Liste seltener Autoimmunerkrankungen
Seltene autoimmune Erkrankungen können unterschiedliche Organsysteme betreffen und äußern sich in verschiedenen Formen. Hier sind einige Beispiele seltener Autoimmunerkrankungen, die verschiedene Bereiche des Körpers betreffen:
- Neurologische Autoimmunerkrankungen: Diese betreffen das Nervensystem, einschließlich der Nerven und Muskeln und führen oft zu Symptomen wie Muskelschwäche und Lähmungen. Darunter fallen u.a.: Neuromyelitis optica (NMO), Guillain-Barré-Syndrom, Myasthenia gravis.
- Rheumatische Autoimmunerkrankungen: Bei solchen Erkrankungen, die der sehr heterogenen Gruppe der rheumatischen Erkrankungen zugerechnet werden, greifen entzündliche Prozesse, die das Bindegewebe und die Gelenke an. Darunter fällt u.a. die Systemische Sklerose (Sklerodermie).
- Hämatologische Autoimmunerkrankungen: Sie betreffen das Blut und die Blutbildung und können durch eine fehlgeleitete Autoimmunreaktion verursacht werden, die gesunde Blutzellen angreift. Darunter fallen u.a.: Autoimmunhämolytische Anämie (AIHA), Thrombotisch-thrombozytopenische Purpura (TTP), Paroxysmale nächtliche Hämoglobinurie (PNH).

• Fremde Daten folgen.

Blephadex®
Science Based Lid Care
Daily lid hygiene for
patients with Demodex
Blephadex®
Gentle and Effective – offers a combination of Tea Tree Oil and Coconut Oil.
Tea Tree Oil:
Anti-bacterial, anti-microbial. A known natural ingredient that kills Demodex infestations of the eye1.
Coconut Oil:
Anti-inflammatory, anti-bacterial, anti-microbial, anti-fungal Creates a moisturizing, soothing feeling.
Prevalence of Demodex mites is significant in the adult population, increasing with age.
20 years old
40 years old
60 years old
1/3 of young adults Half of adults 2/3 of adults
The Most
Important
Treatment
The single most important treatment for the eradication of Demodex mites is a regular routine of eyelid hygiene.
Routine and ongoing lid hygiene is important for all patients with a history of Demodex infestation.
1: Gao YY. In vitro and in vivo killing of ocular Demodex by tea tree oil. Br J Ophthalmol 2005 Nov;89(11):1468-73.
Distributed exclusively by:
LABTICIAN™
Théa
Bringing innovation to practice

- Dermatologische Autoimmunerkrankungen: Diese Erkrankungen betreffen die Haut und führen oft zu entzündlichen Veränderungen wie Hautausschlägen oder Verhärtungen. Darunter fallen u.a.: Pemphigus vulgaris, Dermatomyositis, Epidermolysis bullosa acquisita.
- Endokrine Autoimmunerkrankungen: Sie betreffen hormonproduzierende Drüsen wie die Schilddrüse und können als seltene Stoffwechselerkrankungen den gesamten Hormonhaushalt beeinflussen. Darunter fallen u.a.: Morbus Addison, Autoimmune Polyendokrinopathie-Syndrom (APS), Hashimoto-Thyreoiditis.
- Autoimmunerkrankungen der Leber: Hier sind die Leber oder die Gallengänge betroffen. Darunter fällt u.a. die Primär biliäre Cholangitis (PBC) und die Primäer sklerosierende Cholangitis (PSC).
- Kardiovaskuläre Autoimmunerkrankungen: Diese betreffen das Herz-Kreislauf-System und verursachen oft entzündliche Reaktionen in den Blutgefäßen. Darunter fallen u.a.: Riesenzellarteriitis, Takayasu-Arteriitis, Antiphospholipid-Syndrom.
- Autoimmunerkrankungen mit multisystemischer Beteiligung: Diese Erkrankungen greifen mehrere Organsysteme an und äußern sich oft in einem komplexen Syndrom, das Lunge, Nieren und weitere Organe betrifft. Darunter fallen u.a.: Lupus erythematodes, Behçet-Syndrom.